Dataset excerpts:
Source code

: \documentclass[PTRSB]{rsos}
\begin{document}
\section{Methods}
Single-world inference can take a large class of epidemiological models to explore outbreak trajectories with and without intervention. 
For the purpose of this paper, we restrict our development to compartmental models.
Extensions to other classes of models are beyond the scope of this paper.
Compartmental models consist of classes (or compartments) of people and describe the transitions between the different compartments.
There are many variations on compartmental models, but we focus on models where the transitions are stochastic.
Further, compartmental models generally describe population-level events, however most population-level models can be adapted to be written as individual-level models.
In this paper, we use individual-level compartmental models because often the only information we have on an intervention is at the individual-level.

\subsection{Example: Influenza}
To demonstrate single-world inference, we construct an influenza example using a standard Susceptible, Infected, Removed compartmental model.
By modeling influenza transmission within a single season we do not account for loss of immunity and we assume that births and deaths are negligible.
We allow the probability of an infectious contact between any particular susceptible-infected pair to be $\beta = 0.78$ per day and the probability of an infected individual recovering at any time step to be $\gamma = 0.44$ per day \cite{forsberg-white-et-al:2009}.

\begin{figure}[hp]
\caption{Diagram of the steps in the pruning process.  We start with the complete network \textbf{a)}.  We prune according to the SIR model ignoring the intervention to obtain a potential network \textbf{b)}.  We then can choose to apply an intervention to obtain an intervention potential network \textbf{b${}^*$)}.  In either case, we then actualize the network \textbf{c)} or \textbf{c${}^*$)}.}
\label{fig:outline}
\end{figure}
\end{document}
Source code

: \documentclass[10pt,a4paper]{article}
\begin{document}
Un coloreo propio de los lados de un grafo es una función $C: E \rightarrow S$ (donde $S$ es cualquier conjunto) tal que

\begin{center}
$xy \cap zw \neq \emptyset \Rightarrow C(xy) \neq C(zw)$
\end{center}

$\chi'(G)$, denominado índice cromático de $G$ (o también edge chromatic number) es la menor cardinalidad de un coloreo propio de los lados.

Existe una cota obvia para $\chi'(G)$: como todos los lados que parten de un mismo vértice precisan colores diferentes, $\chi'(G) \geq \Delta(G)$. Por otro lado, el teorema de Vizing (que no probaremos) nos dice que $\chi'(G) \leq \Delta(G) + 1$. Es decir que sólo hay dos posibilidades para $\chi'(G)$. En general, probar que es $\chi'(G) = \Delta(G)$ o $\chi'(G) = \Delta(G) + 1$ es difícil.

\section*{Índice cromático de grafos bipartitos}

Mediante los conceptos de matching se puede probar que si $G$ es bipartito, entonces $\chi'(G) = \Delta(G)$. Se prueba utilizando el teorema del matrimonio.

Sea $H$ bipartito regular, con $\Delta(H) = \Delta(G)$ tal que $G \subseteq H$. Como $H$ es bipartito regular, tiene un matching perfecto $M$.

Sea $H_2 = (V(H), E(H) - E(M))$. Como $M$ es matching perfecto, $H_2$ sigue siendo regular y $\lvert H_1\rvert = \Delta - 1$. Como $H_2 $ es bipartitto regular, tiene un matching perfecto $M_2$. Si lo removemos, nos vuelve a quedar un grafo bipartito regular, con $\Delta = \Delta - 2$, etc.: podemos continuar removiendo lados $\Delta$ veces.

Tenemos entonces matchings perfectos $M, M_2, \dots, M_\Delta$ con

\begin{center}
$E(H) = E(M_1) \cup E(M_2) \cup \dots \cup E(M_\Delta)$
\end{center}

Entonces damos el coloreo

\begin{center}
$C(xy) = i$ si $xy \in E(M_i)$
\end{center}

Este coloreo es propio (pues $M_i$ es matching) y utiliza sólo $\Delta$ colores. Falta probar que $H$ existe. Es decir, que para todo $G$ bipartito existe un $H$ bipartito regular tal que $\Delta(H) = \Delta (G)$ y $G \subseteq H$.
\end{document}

REQUIRED ACTION: Exactly as they stand above, write out all the entries again.

TASK RESULT:
Source code

: \documentclass[PTRSB]{rsos}
\begin{document}
\section{Methods}
Single-world inference can take a large class of epidemiological models to explore outbreak trajectories with and without intervention. 
For the purpose of this paper, we restrict our development to compartmental models.
Extensions to other classes of models are beyond the scope of this paper.
Compartmental models consist of classes (or compartments) of people and describe the transitions between the different compartments.
There are many variations on compartmental models, but we focus on models where the transitions are stochastic.
Further, compartmental models generally describe population-level events, however most population-level models can be adapted to be written as individual-level models.
In this paper, we use individual-level compartmental models because often the only information we have on an intervention is at the individual-level.

\subsection{Example: Influenza}
To demonstrate single-world inference, we construct an influenza example using a standard Susceptible, Infected, Removed compartmental model.
By modeling influenza transmission within a single season we do not account for loss of immunity and we assume that births and deaths are negligible.
We allow the probability of an infectious contact between any particular susceptible-infected pair to be $\beta = 0.78$ per day and the probability of an infected individual recovering at any time step to be $\gamma = 0.44$ per day \cite{forsberg-white-et-al:2009}.

\begin{figure}[hp]
\caption{Diagram of the steps in the pruning process.  We start with the complete network \textbf{a)}.  We prune according to the SIR model ignoring the intervention to obtain a potential network \textbf{b)}.  We then can choose to apply an intervention to obtain an intervention potential network \textbf{b${}^*$)}.  In either case, we then actualize the network \textbf{c)} or \textbf{c${}^*$)}.}
\label{fig:outline}
\end{figure}
\end{document}
Source code

: \documentclass[10pt,a4paper]{article}
\begin{document}
Un coloreo propio de los lados de un grafo es una función $C: E \rightarrow S$ (donde $S$ es cualquier conjunto) tal que

\begin{center}
$xy \cap zw \neq \emptyset \Rightarrow C(xy) \neq C(zw)$
\end{center}

$\chi'(G)$, denominado índice cromático de $G$ (o también edge chromatic number) es la menor cardinalidad de un coloreo propio de los lados.

Existe una cota obvia para $\chi'(G)$: como todos los lados que parten de un mismo vértice precisan colores diferentes, $\chi'(G) \geq \Delta(G)$. Por otro lado, el teorema de Vizing (que no probaremos) nos dice que $\chi'(G) \leq \Delta(G) + 1$. Es decir que sólo hay dos posibilidades para $\chi'(G)$. En general, probar que es $\chi'(G) = \Delta(G)$ o $\chi'(G) = \Delta(G) + 1$ es difícil.

\section*{Índice cromático de grafos bipartitos}

Mediante los conceptos de matching se puede probar que si $G$ es bipartito, entonces $\chi'(G) = \Delta(G)$. Se prueba utilizando el teorema del matrimonio.

Sea $H$ bipartito regular, con $\Delta(H) = \Delta(G)$ tal que $G \subseteq H$. Como $H$ es bipartito regular, tiene un matching perfecto $M$.

Sea $H_2 = (V(H), E(H) - E(M))$. Como $M$ es matching perfecto, $H_2$ sigue siendo regular y $\lvert H_1\rvert = \Delta - 1$. Como $H_2 $ es bipartitto regular, tiene un matching perfecto $M_2$. Si lo removemos, nos vuelve a quedar un grafo bipartito regular, con $\Delta = \Delta - 2$, etc.: podemos continuar removiendo lados $\Delta$ veces.

Tenemos entonces matchings perfectos $M, M_2, \dots, M_\Delta$ con

\begin{center}
$E(H) = E(M_1) \cup E(M_2) \cup \dots \cup E(M_\Delta)$
\end{center}

Entonces damos el coloreo

\begin{center}
$C(xy) = i$ si $xy \in E(M_i)$
\end{center}

Este coloreo es propio (pues $M_i$ es matching) y utiliza sólo $\Delta$ colores. Falta probar que $H$ existe. Es decir, que para todo $G$ bipartito existe un $H$ bipartito regular tal que $\Delta(H) = \Delta (G)$ y $G \subseteq H$.
\end{document}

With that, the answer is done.